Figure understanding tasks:
________________________

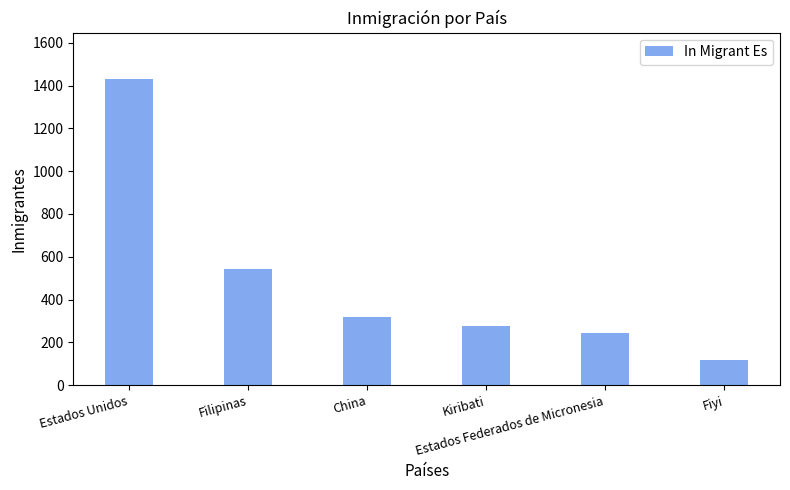

Does the chart contain any negative values?

No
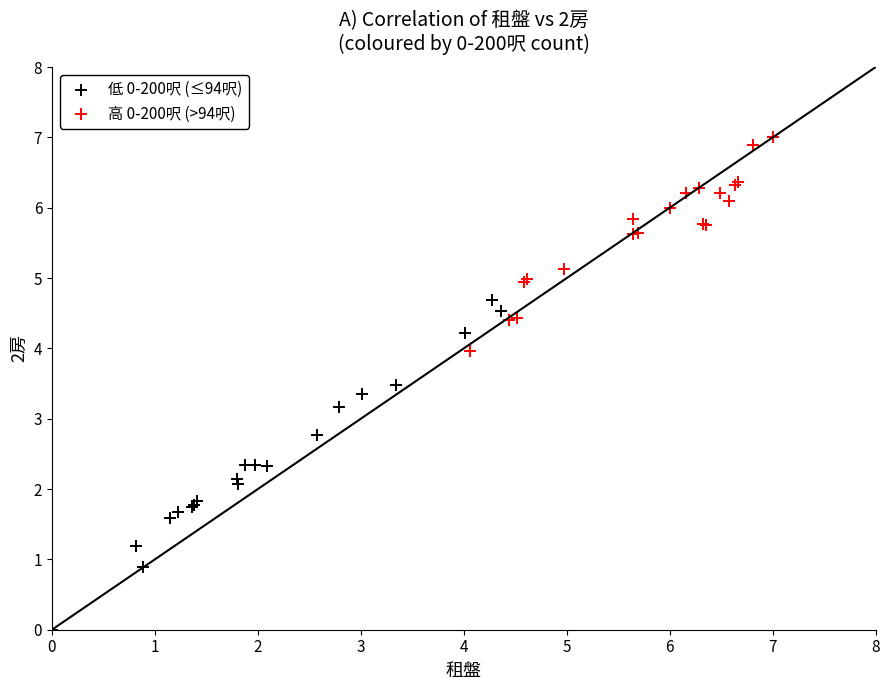

Which series has the widest spread of Y values?

低 0-200呎 (≤94呎)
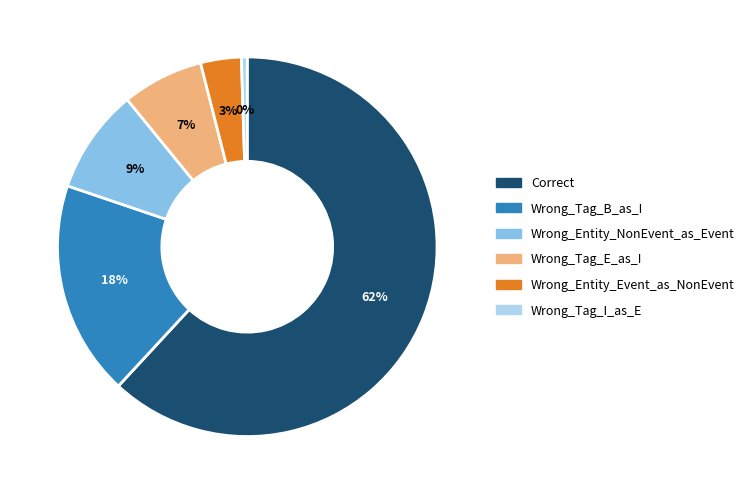

Which category has the biggest portion of the pie?

Correct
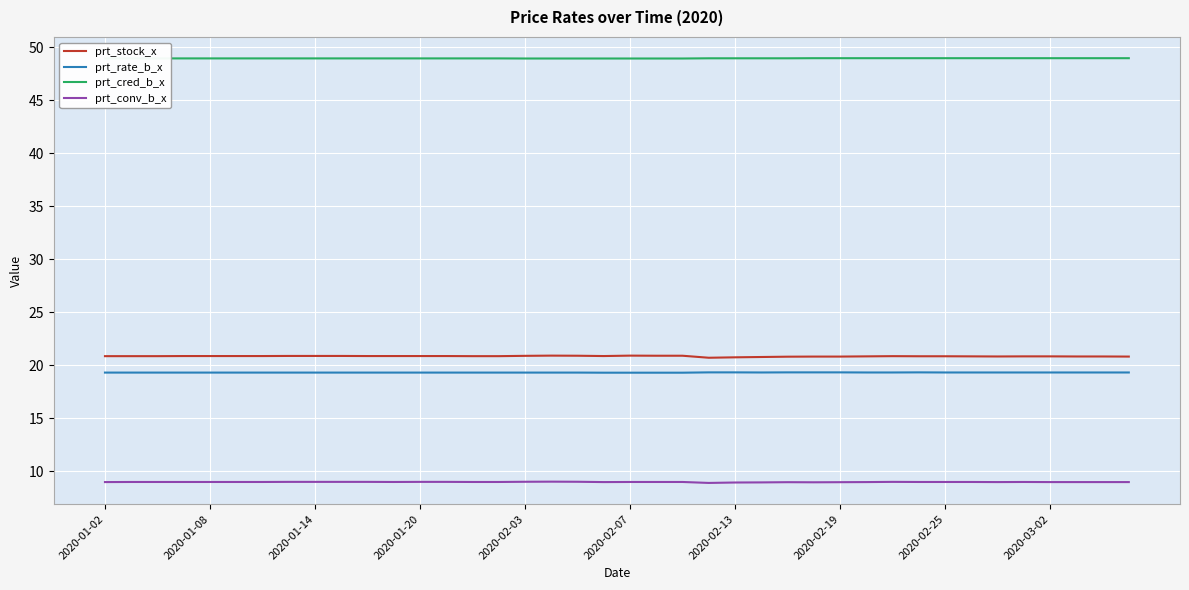

At how many categories does at least one series exceed 44?

40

________________________

Arrange every line of the items above as a numbered list, skipping the blank lines and leaving out the pictures.

**Response for this exercise:**
1. Does the chart contain any negative values?
2. No
3. Which series has the widest spread of Y values?
4. 低 0-200呎 (≤94呎)
5. Which category has the biggest portion of the pie?
6. Correct
7. At how many categories does at least one series exceed 44?
8. 40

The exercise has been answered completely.